## Data entries
= = = = = = =

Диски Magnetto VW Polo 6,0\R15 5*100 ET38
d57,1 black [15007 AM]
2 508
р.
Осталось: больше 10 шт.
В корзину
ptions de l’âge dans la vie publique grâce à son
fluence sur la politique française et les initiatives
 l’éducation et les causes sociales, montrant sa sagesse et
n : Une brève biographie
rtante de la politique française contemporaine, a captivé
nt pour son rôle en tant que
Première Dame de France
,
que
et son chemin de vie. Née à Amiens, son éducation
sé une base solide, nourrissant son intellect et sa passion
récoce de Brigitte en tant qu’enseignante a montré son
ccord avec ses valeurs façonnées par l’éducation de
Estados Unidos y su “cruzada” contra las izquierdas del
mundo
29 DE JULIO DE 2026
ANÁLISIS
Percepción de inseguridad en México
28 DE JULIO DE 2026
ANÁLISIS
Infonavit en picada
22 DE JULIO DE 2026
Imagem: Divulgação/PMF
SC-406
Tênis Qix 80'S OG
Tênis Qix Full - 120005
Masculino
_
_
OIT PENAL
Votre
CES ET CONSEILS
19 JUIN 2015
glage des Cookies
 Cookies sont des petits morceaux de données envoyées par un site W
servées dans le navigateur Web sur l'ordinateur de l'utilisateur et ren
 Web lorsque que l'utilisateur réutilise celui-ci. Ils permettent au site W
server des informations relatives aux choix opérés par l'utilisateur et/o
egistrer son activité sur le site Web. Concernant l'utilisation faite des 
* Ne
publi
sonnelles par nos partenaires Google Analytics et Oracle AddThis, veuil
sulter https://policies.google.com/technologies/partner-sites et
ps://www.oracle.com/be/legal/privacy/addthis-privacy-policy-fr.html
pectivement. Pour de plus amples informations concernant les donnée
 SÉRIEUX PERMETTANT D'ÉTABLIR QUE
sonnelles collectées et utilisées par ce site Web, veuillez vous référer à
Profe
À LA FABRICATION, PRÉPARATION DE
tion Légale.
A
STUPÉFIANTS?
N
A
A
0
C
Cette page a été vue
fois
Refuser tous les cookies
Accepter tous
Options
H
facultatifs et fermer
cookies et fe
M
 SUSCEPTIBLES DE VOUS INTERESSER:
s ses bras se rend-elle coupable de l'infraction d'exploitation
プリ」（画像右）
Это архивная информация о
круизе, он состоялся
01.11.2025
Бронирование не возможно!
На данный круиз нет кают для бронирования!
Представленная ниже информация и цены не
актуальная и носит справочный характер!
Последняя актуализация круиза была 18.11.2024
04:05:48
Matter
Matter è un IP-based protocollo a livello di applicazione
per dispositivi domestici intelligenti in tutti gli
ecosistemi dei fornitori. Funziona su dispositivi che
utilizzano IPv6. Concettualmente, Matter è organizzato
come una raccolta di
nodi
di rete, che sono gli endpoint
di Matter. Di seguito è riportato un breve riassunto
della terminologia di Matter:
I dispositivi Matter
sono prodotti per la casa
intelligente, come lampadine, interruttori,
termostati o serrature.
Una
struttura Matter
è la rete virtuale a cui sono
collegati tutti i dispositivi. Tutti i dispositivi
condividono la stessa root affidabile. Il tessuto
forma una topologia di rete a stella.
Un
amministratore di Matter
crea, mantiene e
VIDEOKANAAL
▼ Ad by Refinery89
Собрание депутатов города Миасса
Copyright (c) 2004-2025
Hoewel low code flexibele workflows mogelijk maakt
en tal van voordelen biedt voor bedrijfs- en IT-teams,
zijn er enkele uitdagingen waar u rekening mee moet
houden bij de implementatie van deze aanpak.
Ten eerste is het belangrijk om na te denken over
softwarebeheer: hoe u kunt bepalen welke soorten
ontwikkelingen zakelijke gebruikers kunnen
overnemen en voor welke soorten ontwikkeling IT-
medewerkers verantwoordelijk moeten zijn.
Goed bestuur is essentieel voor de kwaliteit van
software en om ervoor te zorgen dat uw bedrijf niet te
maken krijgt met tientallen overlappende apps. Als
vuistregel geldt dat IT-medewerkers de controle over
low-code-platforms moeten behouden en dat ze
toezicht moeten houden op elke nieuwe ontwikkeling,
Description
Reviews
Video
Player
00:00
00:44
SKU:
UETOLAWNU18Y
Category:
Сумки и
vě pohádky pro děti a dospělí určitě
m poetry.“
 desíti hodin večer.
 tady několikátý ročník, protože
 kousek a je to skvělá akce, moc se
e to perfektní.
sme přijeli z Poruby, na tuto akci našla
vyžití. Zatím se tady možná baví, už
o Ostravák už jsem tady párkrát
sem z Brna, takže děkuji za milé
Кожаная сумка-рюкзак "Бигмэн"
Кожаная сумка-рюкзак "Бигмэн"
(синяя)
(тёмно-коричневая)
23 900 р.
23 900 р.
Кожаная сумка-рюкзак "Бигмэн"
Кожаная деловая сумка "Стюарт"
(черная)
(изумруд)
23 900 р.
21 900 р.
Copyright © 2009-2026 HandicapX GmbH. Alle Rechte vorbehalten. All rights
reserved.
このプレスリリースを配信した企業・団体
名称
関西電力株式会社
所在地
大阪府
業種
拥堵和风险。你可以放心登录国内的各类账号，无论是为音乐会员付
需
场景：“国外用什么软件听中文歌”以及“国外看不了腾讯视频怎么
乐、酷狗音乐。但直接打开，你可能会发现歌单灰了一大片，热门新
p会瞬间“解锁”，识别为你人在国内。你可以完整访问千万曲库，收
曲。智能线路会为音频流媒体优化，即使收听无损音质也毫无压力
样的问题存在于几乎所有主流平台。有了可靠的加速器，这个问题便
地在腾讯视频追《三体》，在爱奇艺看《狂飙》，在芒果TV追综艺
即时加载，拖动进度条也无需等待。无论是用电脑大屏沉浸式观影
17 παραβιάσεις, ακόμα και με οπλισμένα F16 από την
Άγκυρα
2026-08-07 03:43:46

= = = = = = =

## Work task
Nothing may be omitted or altered; reproduce all of the entries.

## Task answer
Диски Magnetto VW Polo 6,0\R15 5*100 ET38
d57,1 black [15007 AM]
2 508
р.
Осталось: больше 10 шт.
В корзину
ptions de l’âge dans la vie publique grâce à son
fluence sur la politique française et les initiatives
 l’éducation et les causes sociales, montrant sa sagesse et
n : Une brève biographie
rtante de la politique française contemporaine, a captivé
nt pour son rôle en tant que
Première Dame de France
,
que
et son chemin de vie. Née à Amiens, son éducation
sé une base solide, nourrissant son intellect et sa passion
récoce de Brigitte en tant qu’enseignante a montré son
ccord avec ses valeurs façonnées par l’éducation de
Estados Unidos y su “cruzada” contra las izquierdas del
mundo
29 DE JULIO DE 2026
ANÁLISIS
Percepción de inseguridad en México
28 DE JULIO DE 2026
ANÁLISIS
Infonavit en picada
22 DE JULIO DE 2026
Imagem: Divulgação/PMF
SC-406
Tênis Qix 80'S OG
Tênis Qix Full - 120005
Masculino
_
_
OIT PENAL
Votre
CES ET CONSEILS
19 JUIN 2015
glage des Cookies
 Cookies sont des petits morceaux de données envoyées par un site W
servées dans le navigateur Web sur l'ordinateur de l'utilisateur et ren
 Web lorsque que l'utilisateur réutilise celui-ci. Ils permettent au site W
server des informations relatives aux choix opérés par l'utilisateur et/o
egistrer son activité sur le site Web. Concernant l'utilisation faite des 
* Ne
publi
sonnelles par nos partenaires Google Analytics et Oracle AddThis, veuil
sulter https://policies.google.com/technologies/partner-sites et
ps://www.oracle.com/be/legal/privacy/addthis-privacy-policy-fr.html
pectivement. Pour de plus amples informations concernant les donnée
 SÉRIEUX PERMETTANT D'ÉTABLIR QUE
sonnelles collectées et utilisées par ce site Web, veuillez vous référer à
Profe
À LA FABRICATION, PRÉPARATION DE
tion Légale.
A
STUPÉFIANTS?
N
A
A
0
C
Cette page a été vue
fois
Refuser tous les cookies
Accepter tous
Options
H
facultatifs et fermer
cookies et fe
M
 SUSCEPTIBLES DE VOUS INTERESSER:
s ses bras se rend-elle coupable de l'infraction d'exploitation
プリ」（画像右）
Это архивная информация о
круизе, он состоялся
01.11.2025
Бронирование не возможно!
На данный круиз нет кают для бронирования!
Представленная ниже информация и цены не
актуальная и носит справочный характер!
Последняя актуализация круиза была 18.11.2024
04:05:48
Matter
Matter è un IP-based protocollo a livello di applicazione
per dispositivi domestici intelligenti in tutti gli
ecosistemi dei fornitori. Funziona su dispositivi che
utilizzano IPv6. Concettualmente, Matter è organizzato
come una raccolta di
nodi
di rete, che sono gli endpoint
di Matter. Di seguito è riportato un breve riassunto
della terminologia di Matter:
I dispositivi Matter
sono prodotti per la casa
intelligente, come lampadine, interruttori,
termostati o serrature.
Una
struttura Matter
è la rete virtuale a cui sono
collegati tutti i dispositivi. Tutti i dispositivi
condividono la stessa root affidabile. Il tessuto
forma una topologia di rete a stella.
Un
amministratore di Matter
crea, mantiene e
VIDEOKANAAL
▼ Ad by Refinery89
Собрание депутатов города Миасса
Copyright (c) 2004-2025
Hoewel low code flexibele workflows mogelijk maakt
en tal van voordelen biedt voor bedrijfs- en IT-teams,
zijn er enkele uitdagingen waar u rekening mee moet
houden bij de implementatie van deze aanpak.
Ten eerste is het belangrijk om na te denken over
softwarebeheer: hoe u kunt bepalen welke soorten
ontwikkelingen zakelijke gebruikers kunnen
overnemen en voor welke soorten ontwikkeling IT-
medewerkers verantwoordelijk moeten zijn.
Goed bestuur is essentieel voor de kwaliteit van
software en om ervoor te zorgen dat uw bedrijf niet te
maken krijgt met tientallen overlappende apps. Als
vuistregel geldt dat IT-medewerkers de controle over
low-code-platforms moeten behouden en dat ze
toezicht moeten houden op elke nieuwe ontwikkeling,
Description
Reviews
Video
Player
00:00
00:44
SKU:
UETOLAWNU18Y
Category:
Сумки и
vě pohádky pro děti a dospělí určitě
m poetry.“
 desíti hodin večer.
 tady několikátý ročník, protože
 kousek a je to skvělá akce, moc se
e to perfektní.
sme přijeli z Poruby, na tuto akci našla
vyžití. Zatím se tady možná baví, už
o Ostravák už jsem tady párkrát
sem z Brna, takže děkuji za milé
Кожаная сумка-рюкзак "Бигмэн"
Кожаная сумка-рюкзак "Бигмэн"
(синяя)
(тёмно-коричневая)
23 900 р.
23 900 р.
Кожаная сумка-рюкзак "Бигмэн"
Кожаная деловая сумка "Стюарт"
(черная)
(изумруд)
23 900 р.
21 900 р.
Copyright © 2009-2026 HandicapX GmbH. Alle Rechte vorbehalten. All rights
reserved.
このプレスリリースを配信した企業・団体
名称
関西電力株式会社
所在地
大阪府
業種
拥堵和风险。你可以放心登录国内的各类账号，无论是为音乐会员付
需
场景：“国外用什么软件听中文歌”以及“国外看不了腾讯视频怎么
乐、酷狗音乐。但直接打开，你可能会发现歌单灰了一大片，热门新
p会瞬间“解锁”，识别为你人在国内。你可以完整访问千万曲库，收
曲。智能线路会为音频流媒体优化，即使收听无损音质也毫无压力
样的问题存在于几乎所有主流平台。有了可靠的加速器，这个问题便
地在腾讯视频追《三体》，在爱奇艺看《狂飙》，在芒果TV追综艺
即时加载，拖动进度条也无需等待。无论是用电脑大屏沉浸式观影
17 παραβιάσεις, ακόμα και με οπλισμένα F16 από την
Άγκυρα
2026-08-07 03:43:46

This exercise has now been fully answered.